Verslag vergadering Commissie voor Binnenlands Bestuur, Gelijke Kansen en Inburgering
Verslag
– Een aantal sprekers nemen mogelijk deel via videoconferentie.
De heer Veys heeft het woord.
Door de coronacrisis beslisten veel scholen om tijdelijk warme maaltijden te schrappen. Maar nu het opnieuw mag, kiezen ineens tientallen scholen voor een definitieve stop. Dat is uiteraard zeer jammer. Iedereen erkent immers het belang van een gezonde warme maaltijd op school.
Professor Wim Van Lancker gaf in De Morgen van 17 september aan dat die warme maaltijden op school vooral belangrijk en zelfs noodzakelijk zijn voor kinderen in kansarmoede. Als die maaltijden worden geschrapt, vermindert meteen hun toegang tot gezond en gevarieerd voedsel. Daar komt bij dat wie met een lege maag in de les zit, zich moeilijk kan concentreren. Op die manier krijg je dus op langere termijn negatieve effecten op bijvoorbeeld de leerprestaties.
Nu mogen we van scholen niet verwachten dat ze de organisatie en het aanbod van schoolmaaltijden helemaal zelf kunnen bolwerken. Het aanbieden van maaltijden vraagt een logistieke keten en de nodige infrastructuur. Vanuit Vlaanderen is er weinig tot geen ondersteuning voorzien. Daarom is het ook niet verwonderlijk dat veel scholen afstappen van maaltijden op school. Die komen nu vaak ten laste van de werkingsmiddelen van de school.

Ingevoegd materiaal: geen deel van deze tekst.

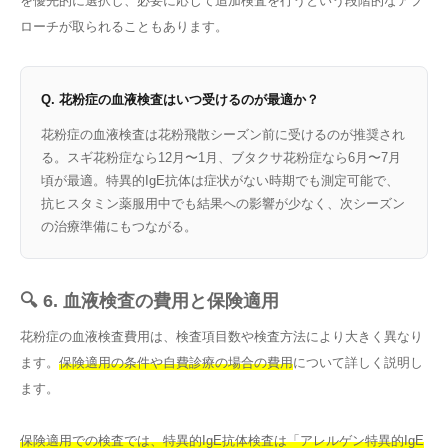
を優先的に選択し、必要に応じて追加検査を行うという段階的なアプ
ローチが取られることもあります。
Q. 花粉症の血液検査はいつ受けるのが最適か？
花粉症の血液検査は花粉飛散シーズン前に受けるのが推奨され
る。スギ花粉症なら12月〜1月、ブタクサ花粉症なら6月〜7月
頃が最適。特異的IgE抗体は症状がない時期でも測定可能で、
抗ヒスタミン薬服用中でも結果への影響が少なく、次シーズン
の治療準備にもつながる。
🔍 6. 血液検査の費用と保険適用
花粉症の血液検査費用は、検査項目数や検査方法により大きく異なり
ます。
保険適用の条件や自費診療の場合の費用
について詳しく説明し
ます。
保険適用での検査では、特異的IgE抗体検査は「アレルゲン特異的IgE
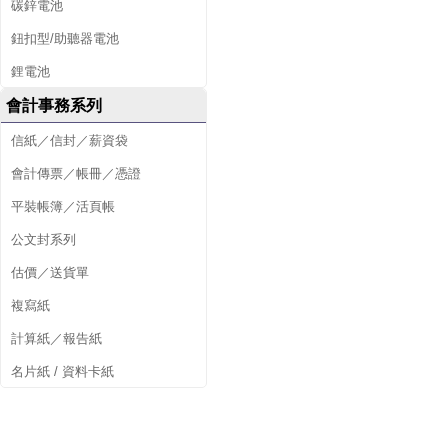
碳鋅電池
鈕扣型/助聽器電池
鋰電池
會計事務系列
信紙／信封／薪資袋
會計傳票／帳冊／憑證
平裝帳簿／活頁帳
公文封系列
估價／送貨單
複寫紙
計算紙／報告紙
名片紙 / 資料卡紙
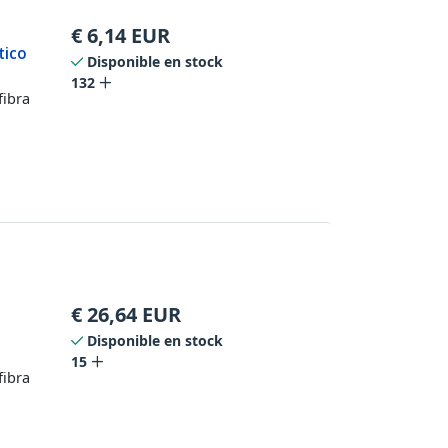
€
6,14
EUR
tico
Disponible en stock
132
fibra
€
26,64
EUR
Disponible en stock
15
fibra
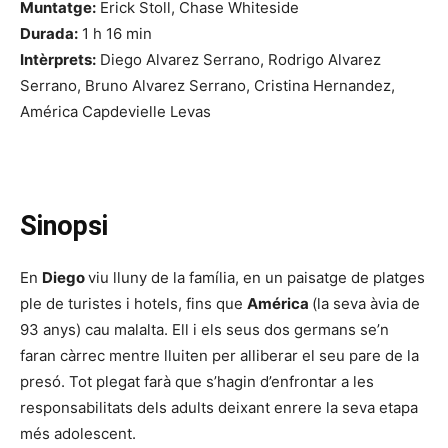
Muntatge:
Erick Stoll, Chase Whiteside
Durada:
1 h 16 min
Intèrprets:
Diego Alvarez Serrano, Rodrigo Alvarez
Serrano, Bruno Alvarez Serrano, Cristina Hernandez,
América Capdevielle Levas
Sinopsi
En
Diego
viu lluny de la família, en un paisatge de platges
ple de turistes i hotels, fins que
América
(la seva àvia de
93 anys) cau malalta. Ell i els seus dos germans se’n
faran càrrec mentre lluiten per alliberar el seu pare de la
presó. Tot plegat farà que s’hagin d’enfrontar a les
responsabilitats dels adults deixant enrere la seva etapa
més adolescent.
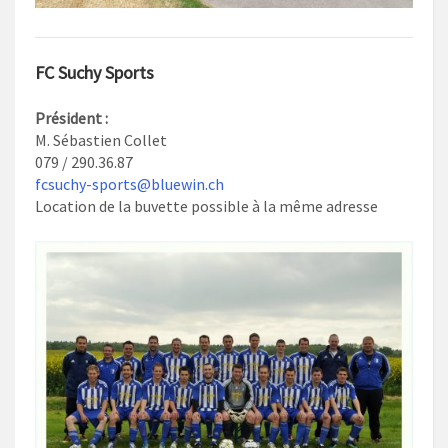
FC Suchy Sports
Président :
M. Sébastien Collet
079 / 290.36.87
fcsuchy-sports@bluewin.ch
Location de la buvette possible à la même adresse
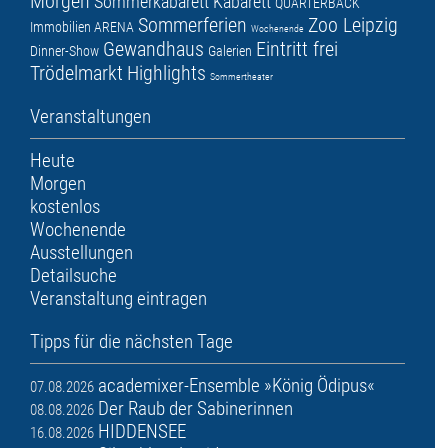
Morgen
Sommerkabarett
Kabarett
QUARTERBACK
Sommerferien
Zoo Leipzig
Immobilien ARENA
Wochenende
Gewandhaus
Eintritt frei
Dinner-Show
Galerien
Trödelmarkt
Highlights
Sommertheater
Veranstaltungen
Heute
Morgen
kostenlos
Wochenende
Ausstellungen
Detailsuche
Veranstaltung eintragen
Tipps für die nächsten Tage
academixer-Ensemble »König Ödipus«
07.08.2026
Der Raub der Sabinerinnen
08.08.2026
HIDDENSEE
16.08.2026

… (onverstaanbaar) … voor verder onderzoek. We hebben twee meerderheidsfracties gehoord bij onze vorige vraag die ook wat meer vroegen, en ik denk dat dit dan ook een terechte zaak is.
Een belangrijke partner voor scholen bij het opzetten van deze projecten, zijn de lokale besturen. Volgens minister Weyts moet de regierol hiervoor volledig bij de OCMW’s liggen en dat zijn uiteraard ook de lokale besturen.
Professor Van Lancker stelde een maand geleden in de krant voor dat lokale besturen samenwerkingsverbanden zouden organiseren en helpen maaltijden te bestellen en te verdelen om zo de last voor de scholen wat te verminderen en ervoor te zorgen dat voor zoveel mogelijk kinderen een warme maaltijd op school beschikbaar is.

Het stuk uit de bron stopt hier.